Task item:
The word "Quality" marks the lines to report; pull each of them from the listing.

** Opening Provided entries block **

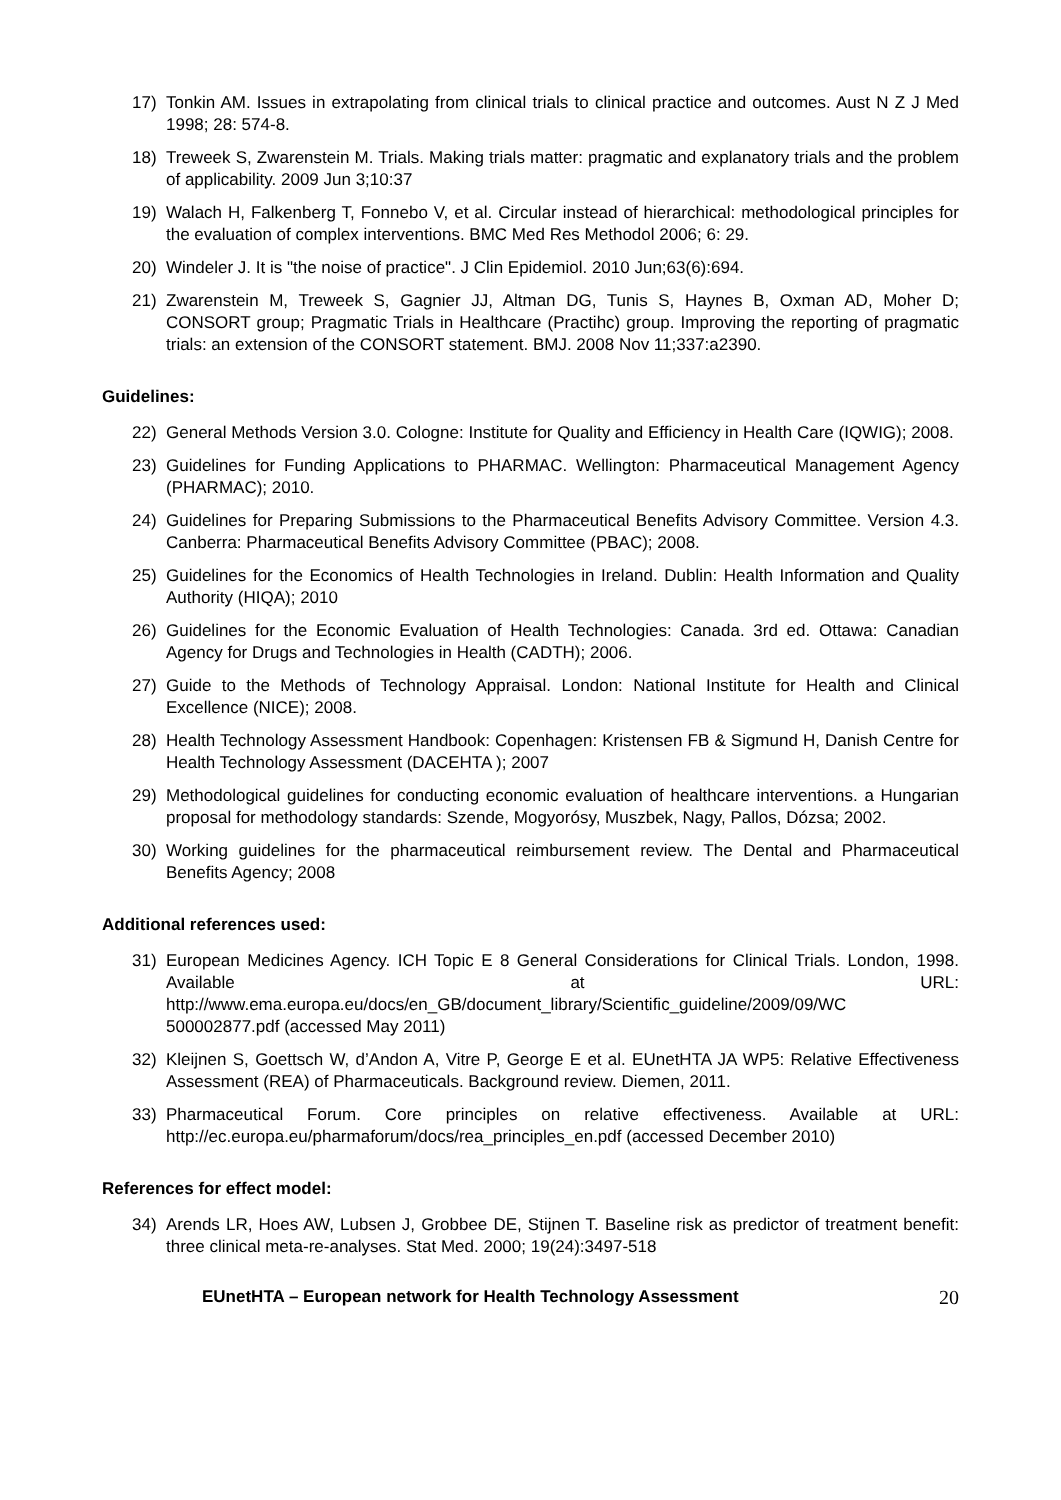17) Tonkin AM. Issues in extrapolating from clinical trials to clinical practice and outcomes. Aust N Z J Med 1998; 28: 574-8.
18) Treweek S, Zwarenstein M. Trials. Making trials matter: pragmatic and explanatory trials and the problem of applicability. 2009 Jun 3;10:37
19) Walach H, Falkenberg T, Fonnebo V, et al. Circular instead of hierarchical: methodological principles for the evaluation of complex interventions. BMC Med Res Methodol 2006; 6: 29.
20) Windeler J. It is "the noise of practice". J Clin Epidemiol. 2010 Jun;63(6):694.
21) Zwarenstein M, Treweek S, Gagnier JJ, Altman DG, Tunis S, Haynes B, Oxman AD, Moher D; CONSORT group; Pragmatic Trials in Healthcare (Practihc) group. Improving the reporting of pragmatic trials: an extension of the CONSORT statement. BMJ. 2008 Nov 11;337:a2390.
Guidelines:
22) General Methods Version 3.0. Cologne: Institute for Quality and Efficiency in Health Care (IQWIG); 2008.
23) Guidelines for Funding Applications to PHARMAC. Wellington: Pharmaceutical Management Agency (PHARMAC); 2010.
24) Guidelines for Preparing Submissions to the Pharmaceutical Benefits Advisory Committee. Version 4.3. Canberra: Pharmaceutical Benefits Advisory Committee (PBAC); 2008.
25) Guidelines for the Economics of Health Technologies in Ireland. Dublin: Health Information and Quality Authority (HIQA); 2010
26) Guidelines for the Economic Evaluation of Health Technologies: Canada. 3rd ed. Ottawa: Canadian Agency for Drugs and Technologies in Health (CADTH); 2006.
27) Guide to the Methods of Technology Appraisal. London: National Institute for Health and Clinical Excellence (NICE); 2008.
28) Health Technology Assessment Handbook: Copenhagen: Kristensen FB & Sigmund H, Danish Centre for Health Technology Assessment (DACEHTA ); 2007
29) Methodological guidelines for conducting economic evaluation of healthcare interventions. a Hungarian proposal for methodology standards: Szende, Mogyorósy, Muszbek, Nagy, Pallos, Dózsa; 2002.
30) Working guidelines for the pharmaceutical reimbursement review. The Dental and Pharmaceutical Benefits Agency; 2008
Additional references used:
31) European Medicines Agency. ICH Topic E 8 General Considerations for Clinical Trials. London, 1998. Available at URL: http://www.ema.europa.eu/docs/en_GB/document_library/Scientific_guideline/2009/09/WC 500002877.pdf (accessed May 2011)
32) Kleijnen S, Goettsch W, d’Andon A, Vitre P, George E et al. EUnetHTA JA WP5: Relative Effectiveness Assessment (REA) of Pharmaceuticals. Background review. Diemen, 2011.
33) Pharmaceutical Forum. Core principles on relative effectiveness. Available at URL: http://ec.europa.eu/pharmaforum/docs/rea_principles_en.pdf (accessed December 2010)
References for effect model:
34) Arends LR, Hoes AW, Lubsen J, Grobbee DE, Stijnen T. Baseline risk as predictor of treatment benefit: three clinical meta-re-analyses. Stat Med. 2000; 19(24):3497-518
EUnetHTA – European network for Health Technology Assessment 20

** Closing Provided entries block **

Answer box:
22) General Methods Version 3.0. Cologne: Institute for Quality and Efficiency in Health Care (IQWIG); 2008.
25) Guidelines for the Economics of Health Technologies in Ireland. Dublin: Health Information and Quality Authority (HIQA); 2010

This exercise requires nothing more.